Até então, o plano de Dolores contra a humanidade não estava muito claro. Ela queria acesso ao Rehoboam para ter os dados de todas as pessoas do mundo, mas como isso levaria aos seus objetivos ainda era um mistério. A resposta vem com uma explicação muito didática, mas bem feita, do passado de Serac (Vincent Cassel). Após ver um ataque em sua infância, ele inicia o projeto que se tornou o Rehoboam ao lado do irmão. O objetivo era criar um Deus palpável, que pudesse mudar e ditar a vida de todas as pessoas. Com todos sob controle, nada inesperado, como um ataque à bomba, aconteceria novamente na humanidade. Tudo é previsto e controlado por ele.

De muitas formas, é como se Serac tivesse tornado o mundo um grande parque de Westworld. Enquanto a Delos controlava aquele ambiente limitado, o que o personagem de Cassel faz é controlar tudo sem ninguém saber. Assim como anfitriões, todos os humanos estão dentro de narrativas criadas para eles. Ainda que a apresentação do mundo real não tenha sido bem trabalhada no começo da temporada, tal revelação tem o potencial de melhorar os episódios anteriores. Afinal, é impossível olhar agora para o “mundo real” de Westworld sem associá-lo a um belo e grande parque controlado por algumas pessoas. 

Em um mundo tecnológico, ter dados é sinônimo de poder, mas como usar tal poder era uma incógnita. Entre as muitas teorias, estava que Dolores apagaria os dados para acabar com o controle ou os usaria para criar novos anfitriões. Mas a resposta é mais simples e efetiva do que isso: ela simplesmente libera os dados para todos. Agora, cada pessoa sabe a vida que foi planejada para ela e qual será seu futuro. O resultado é o caos, dessa vez ao som de uma versão de “Space Oddity”, de David Bowie, feita por Ramin Djawadi.

A resposta sobre o que a verdade pode fazer com as pessoas é o caos imprevisível tão temido por Serac. Ao saber do que aconteceria com elas, em destinos ruins na maior parte das vezes, as pessoas “deixam de seguir seus loops”, como bem define Bernard (Jeffrey Wright). A participação do personagem no episódio é pequena, mas significativa por dois pontos: o primeiro são os diálogos dele com Martin (Tommy Flanagan), um dos anfitriões com a consciência de Dolores.
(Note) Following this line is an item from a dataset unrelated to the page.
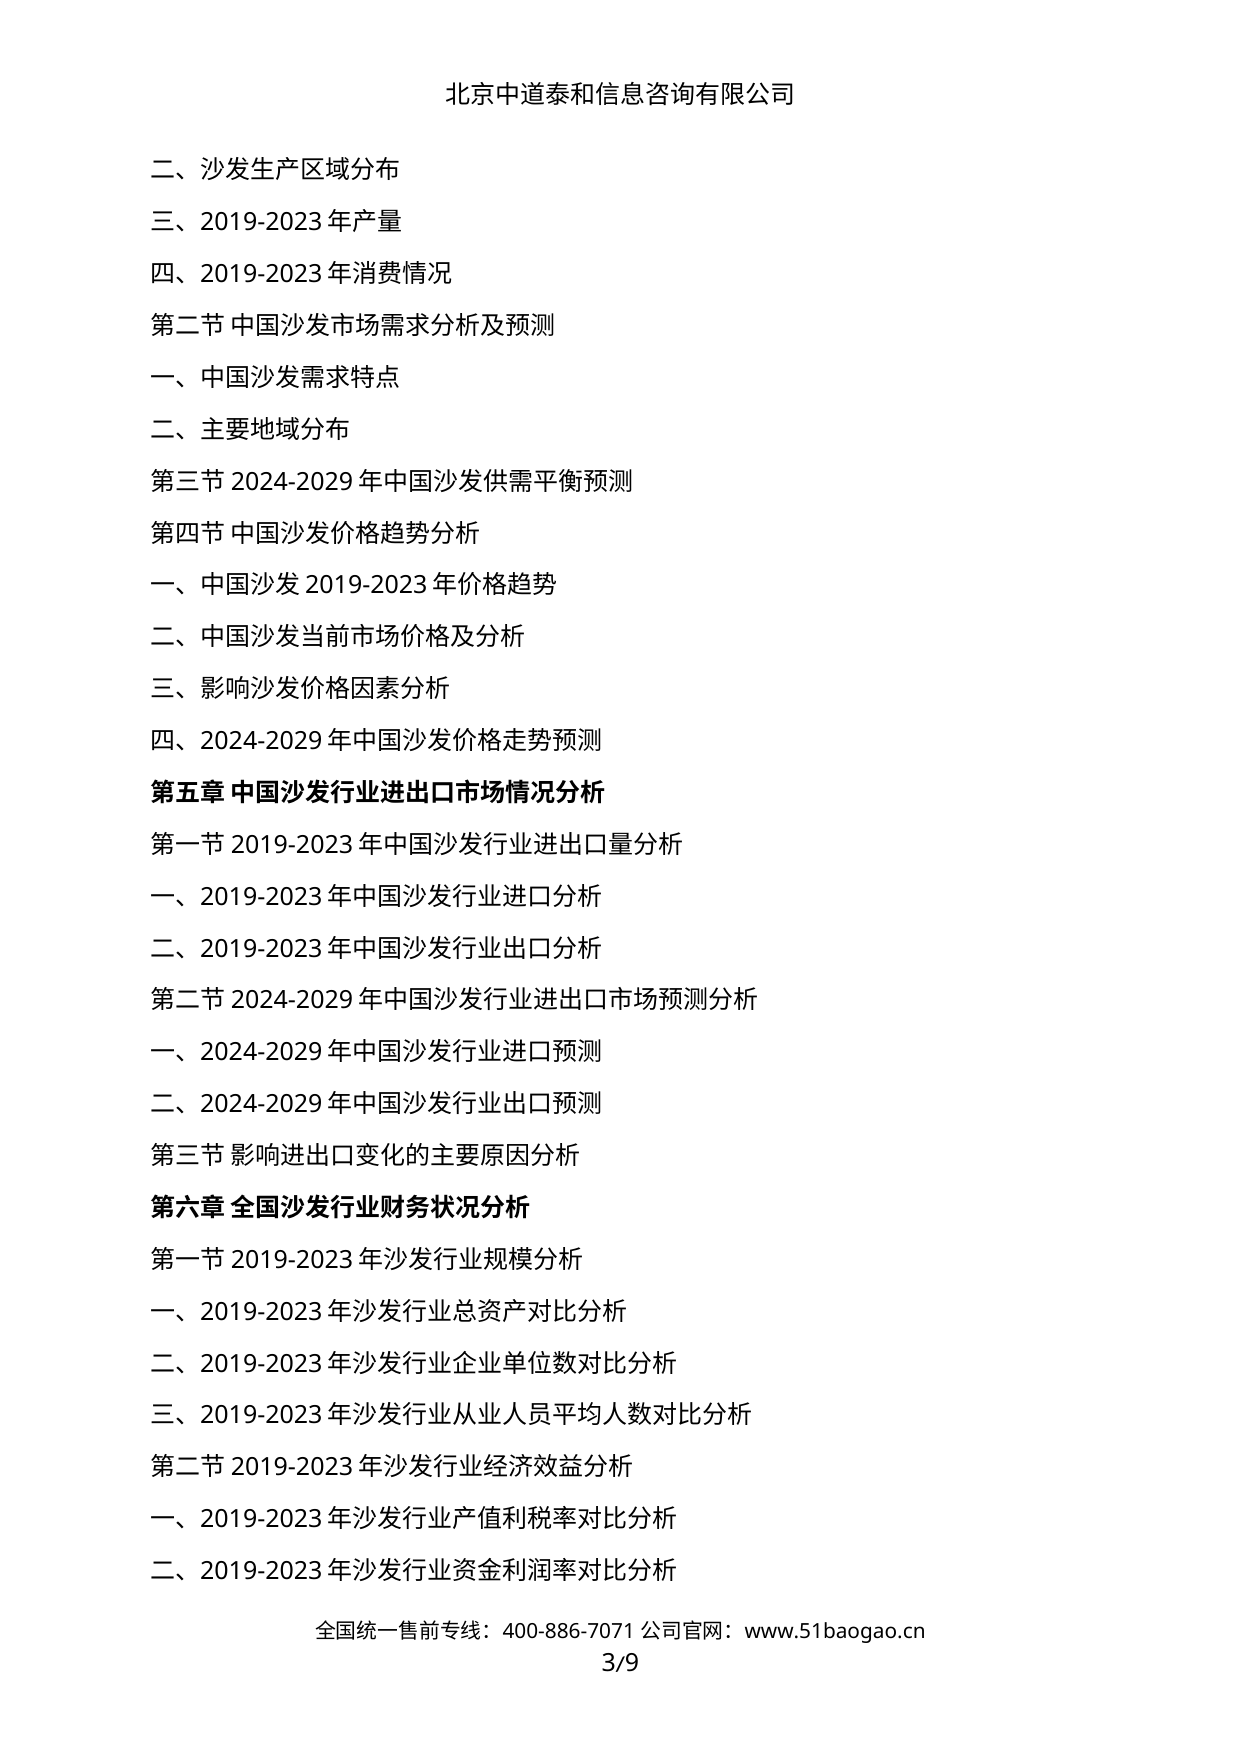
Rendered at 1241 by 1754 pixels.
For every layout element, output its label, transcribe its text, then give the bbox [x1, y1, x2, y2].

text 二、2019-2023年沙发行业企业单位数对比分析 [150, 1343, 1090, 1379]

Com uma ou duas frases, Bernard questiona porque ele/ela está seguindo tudo o que a protagonista deseja e, ainda que por alguns segundos, Martin se questiona, deixando claro que Dolores pode não ter contado com algo importante: o novo despertar dos anfitriões que ela cria e coloca parte de sua mente. Sim, é Dolores que está ali, mas a partir do momento que tal criatura ganha consciência, ela pode (e provavelmente vai) evoluir. Será que a personagem de Rachel Wood já planejou o que fazer caso isso aconteça?

O segundo ponto é uma fala de Martin para Bernard, dizendo que ele é o único que não pode ser substituído. Até aqui, a relação entre Dolores e Bernard segue confusa. Ela sabe que ele está contra seus planos, mas o mantém vivo e à salvo mesmo assim, quase como se previsse que ela própria precisará ser parada em algum momento. Talvez o nível de consciência de Dolores tenha evoluído tanto que ela já sabe seu destino, mesmo sem as previsões do Rehoboam.

Há apenas três episódios para o final desta temporada de Westworld, que finalmente entregou um capítulo que se arrisca em formatos, narrativa e lembra a ousadia da produção em suas primeiras temporadas. Agora é esperar que o confronto entre Dolores e Maeve (Thandie Newton) tenha todos os elementos bem utilizados em “Genre”.